Im Mittelpunkt der Auftaktveranstaltung des 17. internationalen Literaturfestes „Poetische Quellen“ stand das Oratorium „La catastrofa“ von Etta Scollo, die auch selbst mit Sologesang und Gitarrenspiel mitwirkte. Michael Scholz, künstlerischer Leiter des Literaturfestes, hatte die Veranstaltung in Zusammenarbeit mit dem Kulturreferat „KuK“ des Kirchenkreises Vlotho organisiert.
„Wir haben die Ehre, den Autor, dessen Werk dem Oratorium zugrunde liegt, zu Gast zu haben“, sagte Kulturpfarrer Hartmut Birkelbach in seiner Begrüßung. Moderator Jürgen Keimer, „die Stimme der Poetischen Quellen, über die wir uns jedes Jahr wieder von Herzen freuen“, so Hartmut Birkelbach, sprach mit Autor und Kulturjournalist Paolo Di Stefano über sein Werk.

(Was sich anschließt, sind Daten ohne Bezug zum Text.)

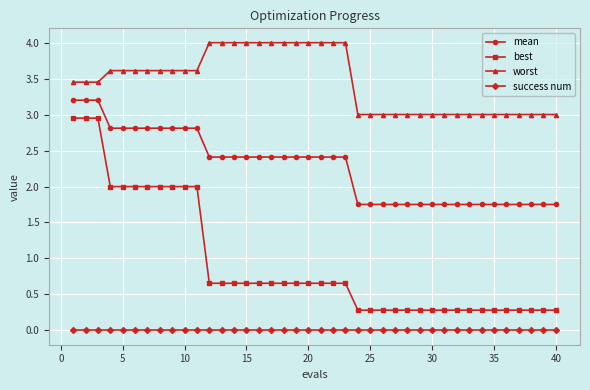

Which series has the largest total across all categories?

worst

„Ich muss gestehen, normalerweise lese ich alle Bücher, über die ich spreche. Doch dieses ist noch nicht übersetzt worden. Das Oratorium gibt aber die Essenz des Werkes wieder“, sagte Jürgen Keimer und fragte den Autor, was ihn bewogen habe, das Buch zu schreiben. „Zum 50. Jahrestag der Bergbaukatastrophe war ich für eine andere Reportage im belgischen Marcinelle. Ich war beeindruckt, als Überlebende und Angehörige Erinnerungen an das Unglück erzählten. Es war die erste große Katastrophe der italienischen Republik. Da es bisher keine Literatur darüber gab, beschloss ich, zu recherchieren und Originaltöne zu sammeln.“ Kurz nach dem zweiten Weltkrieg machten sich viele Freiwillige auf den Weg, um in belgischen Bergwerken zu arbeiten, gelockt mit falschen Versprechungen von sicherer Arbeit. Im Gegenzug der staatlichen Vereinbarung erhielt Italien Kohlelieferungen aus Belgien.
„Die Musik all dieser unterschiedlichen Stimmen aufzuschreiben, was sie sagten und wie sie es sagten, war eine schöne und zugleich schwierige Arbeit“, so der Autor über seinen Wahrheitsroman. „Alles ist authentisch, nichts erfunden.“ Mit dem Abdruck der alten Prozessakten möchte er auch an die falsche Justiz erinnern. „Beim Prozess kamen die Verantwortlichen mit der Mindeststrafe davon“, so Paolo Di Stefano. „Italien ist heute ein reiches Land. Doch die Thematik der Arbeitsmigration ist nach wie vor international aktuell.“
Mit den Worten „Ein Warentausch. Männer gegen Kohle“ begann nach der Pause das Oratorium. Gesungen wurde auf Italienisch, die Übersetzungen der Texte an eine Leinwand projiziert. Während der Aufführung hätte man im Kirchraum eine Stecknadel fallen hören können, so gebannt waren die Zuhörer. Ergreifend waren die Worte des Sprechers Udo Samel, der die Geschichte des Unglücks erzählte. Ergreifend auch die Stimme von Etta Scollo, die sich selbst auf der Gitarre begleitete, und mit mal frohen, hoffnungsvollen, dann wieder melancholischen Melodien vom alltäglichen Leben in Marcinelle sang. Eva Freitag am Violoncello und Cathrin Pfeifer am Akkordeon komplettierten das Instrumentaltrio. Eigens für die Aufführung hatte sich einige heimische Sänger zum Projektchor „La Gioia“ zusammengefunden. Unter der Leitung von Christiane Schmidt sorgten auch sie für Gänsehautmomente bei den Zuhörern. Mit lang anhaltendem Applaus würdigten sie nach dem Ende des Oratorium die Leistung der Mitwirkenden.
Im Gespräch: Moderator Jürgen Keimer (li.) unterhielt sich mit Paolo Di Stefano über sein Werk. Annette Kopetzki übersetzte.
Etta Scollo (Mitte), Udo Samel und alle weiteren Mitwirkenden freuen sich über den Applaus des Publikums.